Dazu ist Bielefeld mit seinen mehr als 40.000 Studierenden ein bedeutender Hochschulstandort.
Mein Kiez – Mein Bezirk: Stauteiche
Mein Kiez ist der Bezirk Stauteiche. Für mich ist das ein Stadtteil mit Charakter, Kontrasten und großem Potenzial: urban und grün, lebendig und erholsam, sozial vielfältig und voller Zukunftschancen.
Der Bereich rund um die drei Stauteiche im Osten von Bielefeld-Mitte ist bekannt für seine ruhige, grüne Wohnlage. Hier prägen vor allem Ein- und Mehrfamilienhäuser das Bild – gepflegt, naturnah und gleichzeitig stadtnah. Die Nähe zum Luttergrünzug macht das Viertel besonders attraktiv für Familien, Ältere und alle, die Ruhe mit einer guten Anbindung verbinden möchten. Die fußläufige Nahversorgung und die gute Erreichbarkeit sorgen für eine hohe Lebensqualität im Alltag – und bieten viel Potenzial für eine klimagerechte Weiterentwicklung.
Hier kommt vieles zusammen: der Bielefelder Großmarkt, gewachsene Wohnquartiere und die naturnahen Stauteiche entlang der Lutter. Die geplante weitere Freilegung der Lutter ist aus meiner Sicht ein wichtiger Schritt – für mehr Aufenthaltsqualität, Kühlung und Artenvielfalt mitten in der Stadt. Auch die Kleingartenvereine gehören für mich fest zu diesem Viertel – als grüne Rückzugsorte und Orte des nachbarschaftlichen Miteinanders. Und mit der Radrennbahn gibt es einen besonderen Ort mit langer Tradition und vielen Veranstaltungen.

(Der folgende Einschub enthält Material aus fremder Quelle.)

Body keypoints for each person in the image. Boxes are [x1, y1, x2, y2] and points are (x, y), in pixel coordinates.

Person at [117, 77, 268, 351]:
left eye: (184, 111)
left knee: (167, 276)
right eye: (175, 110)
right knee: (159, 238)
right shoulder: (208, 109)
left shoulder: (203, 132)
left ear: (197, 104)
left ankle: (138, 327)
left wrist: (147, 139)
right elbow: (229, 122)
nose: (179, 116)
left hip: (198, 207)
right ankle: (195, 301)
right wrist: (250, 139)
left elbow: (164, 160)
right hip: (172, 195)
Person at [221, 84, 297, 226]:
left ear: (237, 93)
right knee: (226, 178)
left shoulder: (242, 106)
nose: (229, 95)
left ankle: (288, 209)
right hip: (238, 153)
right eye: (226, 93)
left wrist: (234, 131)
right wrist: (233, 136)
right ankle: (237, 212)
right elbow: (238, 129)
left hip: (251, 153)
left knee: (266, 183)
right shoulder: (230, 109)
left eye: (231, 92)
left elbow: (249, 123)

Mit der Heeper Straße hat der Bezirk eine zentrale Versorgungsachse, die das Viertel prägt: mit Wohnhäusern, kleinen Läden, Praxen und Gastronomie – weniger verdichtet als die Innenstadt, aber lebendig und durchmischt. Zwischen den Querstraßen entsteht ein kleines Nahversorgungszentrum, das den Alltag im Quartier erleichtert. Für mich ist das eine Straße mit viel Potenzial – für mehr Aufenthaltsqualität, sichere Mobilität und kurze Wege im Wohngebiet.